Find every line in the rows below that contains the string "bowel", and copy each of those lines. Matching is case-sensitive.
-- Begin EXTRACTED MATERIAL --
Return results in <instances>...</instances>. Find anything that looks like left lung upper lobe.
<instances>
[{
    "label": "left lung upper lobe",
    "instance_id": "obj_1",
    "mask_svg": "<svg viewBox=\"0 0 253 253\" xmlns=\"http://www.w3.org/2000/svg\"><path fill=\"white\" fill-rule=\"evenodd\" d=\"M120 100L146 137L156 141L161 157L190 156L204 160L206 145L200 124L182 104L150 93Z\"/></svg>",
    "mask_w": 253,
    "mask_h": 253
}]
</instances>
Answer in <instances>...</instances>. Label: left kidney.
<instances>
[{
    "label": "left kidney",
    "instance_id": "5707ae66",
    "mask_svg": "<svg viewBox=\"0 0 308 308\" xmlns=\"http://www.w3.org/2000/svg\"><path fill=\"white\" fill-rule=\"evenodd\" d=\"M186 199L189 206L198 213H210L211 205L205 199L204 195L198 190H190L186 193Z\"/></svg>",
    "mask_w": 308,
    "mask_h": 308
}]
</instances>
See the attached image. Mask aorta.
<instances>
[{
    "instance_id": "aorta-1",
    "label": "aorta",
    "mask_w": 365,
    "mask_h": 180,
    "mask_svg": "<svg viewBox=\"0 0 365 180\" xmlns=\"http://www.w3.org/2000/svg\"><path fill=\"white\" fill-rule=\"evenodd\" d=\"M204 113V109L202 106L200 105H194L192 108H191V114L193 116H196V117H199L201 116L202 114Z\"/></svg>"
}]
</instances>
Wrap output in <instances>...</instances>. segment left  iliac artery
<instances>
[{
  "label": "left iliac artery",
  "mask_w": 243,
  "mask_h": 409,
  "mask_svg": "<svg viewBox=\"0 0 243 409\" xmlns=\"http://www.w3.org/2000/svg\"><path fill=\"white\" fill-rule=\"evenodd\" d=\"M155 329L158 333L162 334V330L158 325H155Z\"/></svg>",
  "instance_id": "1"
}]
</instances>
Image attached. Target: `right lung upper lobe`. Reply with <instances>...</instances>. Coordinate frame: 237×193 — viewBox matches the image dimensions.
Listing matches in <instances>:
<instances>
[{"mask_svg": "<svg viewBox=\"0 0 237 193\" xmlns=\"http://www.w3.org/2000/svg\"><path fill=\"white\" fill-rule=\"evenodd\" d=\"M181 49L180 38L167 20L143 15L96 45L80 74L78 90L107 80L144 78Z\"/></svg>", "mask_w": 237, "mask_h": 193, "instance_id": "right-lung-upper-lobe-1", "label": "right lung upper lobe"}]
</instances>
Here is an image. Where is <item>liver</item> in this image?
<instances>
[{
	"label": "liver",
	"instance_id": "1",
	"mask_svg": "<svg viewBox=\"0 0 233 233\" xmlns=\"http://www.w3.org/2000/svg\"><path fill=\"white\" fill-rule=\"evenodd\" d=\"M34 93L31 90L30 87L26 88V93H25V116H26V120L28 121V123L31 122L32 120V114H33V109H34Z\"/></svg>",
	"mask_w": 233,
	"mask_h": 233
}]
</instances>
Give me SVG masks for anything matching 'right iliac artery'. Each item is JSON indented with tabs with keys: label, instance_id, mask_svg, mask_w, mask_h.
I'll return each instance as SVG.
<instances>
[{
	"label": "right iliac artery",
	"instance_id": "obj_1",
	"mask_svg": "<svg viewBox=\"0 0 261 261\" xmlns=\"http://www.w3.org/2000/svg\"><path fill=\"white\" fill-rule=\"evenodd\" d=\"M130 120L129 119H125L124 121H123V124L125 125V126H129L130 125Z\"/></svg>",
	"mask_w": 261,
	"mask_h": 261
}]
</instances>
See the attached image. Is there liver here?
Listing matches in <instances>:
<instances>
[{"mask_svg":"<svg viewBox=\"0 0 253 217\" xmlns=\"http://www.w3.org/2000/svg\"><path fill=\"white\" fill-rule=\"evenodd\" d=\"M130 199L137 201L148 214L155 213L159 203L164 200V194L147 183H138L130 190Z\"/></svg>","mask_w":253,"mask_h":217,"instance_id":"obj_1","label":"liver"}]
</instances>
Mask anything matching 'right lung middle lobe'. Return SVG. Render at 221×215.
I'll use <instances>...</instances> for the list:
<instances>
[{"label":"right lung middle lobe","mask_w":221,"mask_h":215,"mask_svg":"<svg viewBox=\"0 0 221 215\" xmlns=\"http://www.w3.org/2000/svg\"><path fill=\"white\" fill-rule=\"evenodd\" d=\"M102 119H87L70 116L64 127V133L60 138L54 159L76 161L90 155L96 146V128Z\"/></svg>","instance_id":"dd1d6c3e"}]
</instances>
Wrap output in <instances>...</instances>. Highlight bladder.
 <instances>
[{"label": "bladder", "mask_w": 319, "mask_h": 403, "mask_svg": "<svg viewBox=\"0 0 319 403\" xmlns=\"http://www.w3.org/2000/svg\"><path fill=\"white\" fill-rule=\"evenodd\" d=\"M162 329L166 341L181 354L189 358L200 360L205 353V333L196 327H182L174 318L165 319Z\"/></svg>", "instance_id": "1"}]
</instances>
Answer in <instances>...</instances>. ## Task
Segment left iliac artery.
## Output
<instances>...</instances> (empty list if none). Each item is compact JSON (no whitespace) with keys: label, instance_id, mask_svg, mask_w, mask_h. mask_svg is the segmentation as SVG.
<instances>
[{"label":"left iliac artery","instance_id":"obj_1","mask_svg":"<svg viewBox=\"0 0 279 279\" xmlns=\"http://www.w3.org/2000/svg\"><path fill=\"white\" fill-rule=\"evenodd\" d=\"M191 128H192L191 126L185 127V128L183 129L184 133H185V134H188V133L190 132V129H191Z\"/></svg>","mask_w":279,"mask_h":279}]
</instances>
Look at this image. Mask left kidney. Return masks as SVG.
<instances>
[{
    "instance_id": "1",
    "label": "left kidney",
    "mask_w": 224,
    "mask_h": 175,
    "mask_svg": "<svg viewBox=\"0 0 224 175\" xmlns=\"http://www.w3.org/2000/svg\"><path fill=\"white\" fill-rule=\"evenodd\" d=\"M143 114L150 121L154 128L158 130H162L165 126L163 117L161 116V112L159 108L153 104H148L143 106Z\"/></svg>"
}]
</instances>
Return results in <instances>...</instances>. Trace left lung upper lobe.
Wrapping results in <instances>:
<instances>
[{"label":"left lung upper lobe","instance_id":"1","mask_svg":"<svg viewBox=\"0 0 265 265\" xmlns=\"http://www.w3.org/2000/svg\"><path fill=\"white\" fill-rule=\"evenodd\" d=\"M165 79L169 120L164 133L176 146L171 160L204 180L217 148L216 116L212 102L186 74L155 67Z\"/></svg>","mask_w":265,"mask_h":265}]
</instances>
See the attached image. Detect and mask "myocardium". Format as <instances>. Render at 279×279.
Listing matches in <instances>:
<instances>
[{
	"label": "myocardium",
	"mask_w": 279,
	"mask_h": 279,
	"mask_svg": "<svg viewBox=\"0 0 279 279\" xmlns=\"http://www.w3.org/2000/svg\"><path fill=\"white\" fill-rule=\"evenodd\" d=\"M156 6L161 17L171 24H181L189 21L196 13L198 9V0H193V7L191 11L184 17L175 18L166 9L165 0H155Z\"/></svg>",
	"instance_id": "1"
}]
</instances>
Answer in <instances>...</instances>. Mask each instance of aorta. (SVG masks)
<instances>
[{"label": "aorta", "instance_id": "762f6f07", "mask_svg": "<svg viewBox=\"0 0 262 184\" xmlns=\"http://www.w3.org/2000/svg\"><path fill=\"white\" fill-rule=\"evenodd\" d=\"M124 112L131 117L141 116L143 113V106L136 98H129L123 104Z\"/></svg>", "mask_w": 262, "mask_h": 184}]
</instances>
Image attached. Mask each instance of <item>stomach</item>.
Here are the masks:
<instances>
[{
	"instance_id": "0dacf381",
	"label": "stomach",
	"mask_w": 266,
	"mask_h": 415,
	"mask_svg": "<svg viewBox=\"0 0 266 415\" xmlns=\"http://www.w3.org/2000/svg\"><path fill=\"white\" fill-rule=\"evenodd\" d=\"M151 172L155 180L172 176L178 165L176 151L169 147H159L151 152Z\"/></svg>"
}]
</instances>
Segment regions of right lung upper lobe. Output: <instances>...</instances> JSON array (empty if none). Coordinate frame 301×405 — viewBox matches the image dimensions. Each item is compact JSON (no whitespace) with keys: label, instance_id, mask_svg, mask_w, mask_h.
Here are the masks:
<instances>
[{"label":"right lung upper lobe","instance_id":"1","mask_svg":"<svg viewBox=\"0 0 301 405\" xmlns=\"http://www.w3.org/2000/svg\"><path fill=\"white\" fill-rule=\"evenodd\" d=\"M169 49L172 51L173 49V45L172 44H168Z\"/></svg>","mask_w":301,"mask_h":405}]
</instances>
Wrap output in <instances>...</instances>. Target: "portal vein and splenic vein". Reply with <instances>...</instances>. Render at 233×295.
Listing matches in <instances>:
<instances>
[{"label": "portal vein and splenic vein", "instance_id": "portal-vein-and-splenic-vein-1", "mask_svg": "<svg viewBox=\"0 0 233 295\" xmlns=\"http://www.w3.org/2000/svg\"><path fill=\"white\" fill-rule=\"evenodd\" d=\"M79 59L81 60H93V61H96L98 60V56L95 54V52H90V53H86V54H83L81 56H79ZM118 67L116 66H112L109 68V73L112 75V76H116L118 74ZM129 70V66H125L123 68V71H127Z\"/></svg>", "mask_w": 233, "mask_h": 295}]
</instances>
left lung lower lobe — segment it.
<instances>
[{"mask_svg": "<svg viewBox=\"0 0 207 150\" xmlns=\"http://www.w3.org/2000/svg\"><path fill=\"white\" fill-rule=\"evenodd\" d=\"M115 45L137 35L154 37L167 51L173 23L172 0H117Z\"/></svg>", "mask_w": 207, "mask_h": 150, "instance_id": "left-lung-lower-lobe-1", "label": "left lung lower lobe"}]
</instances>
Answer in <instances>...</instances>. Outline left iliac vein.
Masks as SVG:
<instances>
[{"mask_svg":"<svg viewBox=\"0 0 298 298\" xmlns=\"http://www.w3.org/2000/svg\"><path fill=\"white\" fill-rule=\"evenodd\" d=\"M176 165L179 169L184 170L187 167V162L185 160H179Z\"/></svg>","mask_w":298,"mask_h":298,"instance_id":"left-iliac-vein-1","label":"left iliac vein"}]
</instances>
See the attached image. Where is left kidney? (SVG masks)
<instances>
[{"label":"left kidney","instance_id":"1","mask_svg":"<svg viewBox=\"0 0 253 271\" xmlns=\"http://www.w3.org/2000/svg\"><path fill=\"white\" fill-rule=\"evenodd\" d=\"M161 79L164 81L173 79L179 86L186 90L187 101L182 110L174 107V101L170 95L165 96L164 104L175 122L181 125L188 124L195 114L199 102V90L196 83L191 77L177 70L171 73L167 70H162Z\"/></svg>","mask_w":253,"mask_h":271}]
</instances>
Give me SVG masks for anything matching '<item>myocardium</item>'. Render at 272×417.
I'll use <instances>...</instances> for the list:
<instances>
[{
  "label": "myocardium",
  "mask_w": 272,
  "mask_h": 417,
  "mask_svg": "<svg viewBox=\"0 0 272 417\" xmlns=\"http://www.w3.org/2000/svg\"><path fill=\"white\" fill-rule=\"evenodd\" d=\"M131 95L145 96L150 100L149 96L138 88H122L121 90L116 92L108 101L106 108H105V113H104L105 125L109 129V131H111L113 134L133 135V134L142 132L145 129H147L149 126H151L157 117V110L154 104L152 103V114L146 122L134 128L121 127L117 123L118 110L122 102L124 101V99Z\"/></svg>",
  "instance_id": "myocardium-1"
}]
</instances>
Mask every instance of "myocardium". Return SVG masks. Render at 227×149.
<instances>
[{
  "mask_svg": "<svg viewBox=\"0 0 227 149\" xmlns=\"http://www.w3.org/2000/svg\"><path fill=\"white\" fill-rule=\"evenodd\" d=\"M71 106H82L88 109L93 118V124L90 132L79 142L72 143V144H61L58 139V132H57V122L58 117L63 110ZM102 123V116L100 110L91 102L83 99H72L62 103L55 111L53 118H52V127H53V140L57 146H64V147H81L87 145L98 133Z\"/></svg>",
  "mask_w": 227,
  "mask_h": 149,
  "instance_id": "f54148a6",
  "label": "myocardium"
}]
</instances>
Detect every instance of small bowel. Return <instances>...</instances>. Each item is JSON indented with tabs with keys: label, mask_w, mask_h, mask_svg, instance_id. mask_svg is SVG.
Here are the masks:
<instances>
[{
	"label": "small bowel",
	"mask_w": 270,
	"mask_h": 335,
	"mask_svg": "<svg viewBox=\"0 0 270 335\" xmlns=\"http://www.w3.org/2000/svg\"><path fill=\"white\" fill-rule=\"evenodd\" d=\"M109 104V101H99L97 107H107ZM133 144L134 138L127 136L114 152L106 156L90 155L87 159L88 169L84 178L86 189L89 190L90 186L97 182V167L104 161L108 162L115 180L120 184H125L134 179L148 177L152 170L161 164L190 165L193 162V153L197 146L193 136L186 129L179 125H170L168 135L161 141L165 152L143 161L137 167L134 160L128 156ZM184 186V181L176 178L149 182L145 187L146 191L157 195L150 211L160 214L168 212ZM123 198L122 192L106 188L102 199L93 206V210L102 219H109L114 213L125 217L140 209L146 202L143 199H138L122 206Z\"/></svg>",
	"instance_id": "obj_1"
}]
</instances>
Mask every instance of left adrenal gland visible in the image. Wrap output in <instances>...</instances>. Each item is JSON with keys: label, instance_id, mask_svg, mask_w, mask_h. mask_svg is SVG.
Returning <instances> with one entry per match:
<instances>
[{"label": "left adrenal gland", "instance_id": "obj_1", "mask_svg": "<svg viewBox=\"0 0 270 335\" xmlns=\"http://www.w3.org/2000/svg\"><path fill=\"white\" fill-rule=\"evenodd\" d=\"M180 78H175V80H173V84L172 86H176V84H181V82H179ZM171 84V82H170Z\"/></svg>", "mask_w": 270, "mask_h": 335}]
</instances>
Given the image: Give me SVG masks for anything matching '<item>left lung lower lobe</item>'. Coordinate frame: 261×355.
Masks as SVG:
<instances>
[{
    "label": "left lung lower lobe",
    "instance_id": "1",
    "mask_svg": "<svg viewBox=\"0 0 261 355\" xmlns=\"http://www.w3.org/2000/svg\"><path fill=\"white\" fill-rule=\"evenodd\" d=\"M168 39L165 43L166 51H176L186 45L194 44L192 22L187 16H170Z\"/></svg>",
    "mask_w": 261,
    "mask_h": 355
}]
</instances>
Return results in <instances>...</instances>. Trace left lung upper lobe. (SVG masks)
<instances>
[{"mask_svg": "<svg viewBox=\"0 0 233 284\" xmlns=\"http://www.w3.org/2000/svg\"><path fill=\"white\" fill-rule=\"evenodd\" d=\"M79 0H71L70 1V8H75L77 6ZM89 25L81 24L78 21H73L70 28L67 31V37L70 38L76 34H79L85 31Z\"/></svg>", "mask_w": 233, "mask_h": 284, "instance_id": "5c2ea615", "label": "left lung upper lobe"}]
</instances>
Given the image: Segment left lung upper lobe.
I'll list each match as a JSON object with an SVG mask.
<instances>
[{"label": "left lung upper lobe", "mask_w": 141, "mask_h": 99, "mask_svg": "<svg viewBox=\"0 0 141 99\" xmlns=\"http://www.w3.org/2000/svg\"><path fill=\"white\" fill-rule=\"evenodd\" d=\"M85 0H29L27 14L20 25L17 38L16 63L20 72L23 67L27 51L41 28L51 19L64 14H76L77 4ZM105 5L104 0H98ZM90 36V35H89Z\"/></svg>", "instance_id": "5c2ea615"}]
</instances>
-- End EXTRACTED MATERIAL --
CORRECT RESULT —
Detect every instance of small bowel. Return <instances>...</instances>. Each item is JSON indented with tabs with keys: label, mask_w, mask_h, mask_svg, instance_id. mask_svg is SVG.
	"label": "small bowel",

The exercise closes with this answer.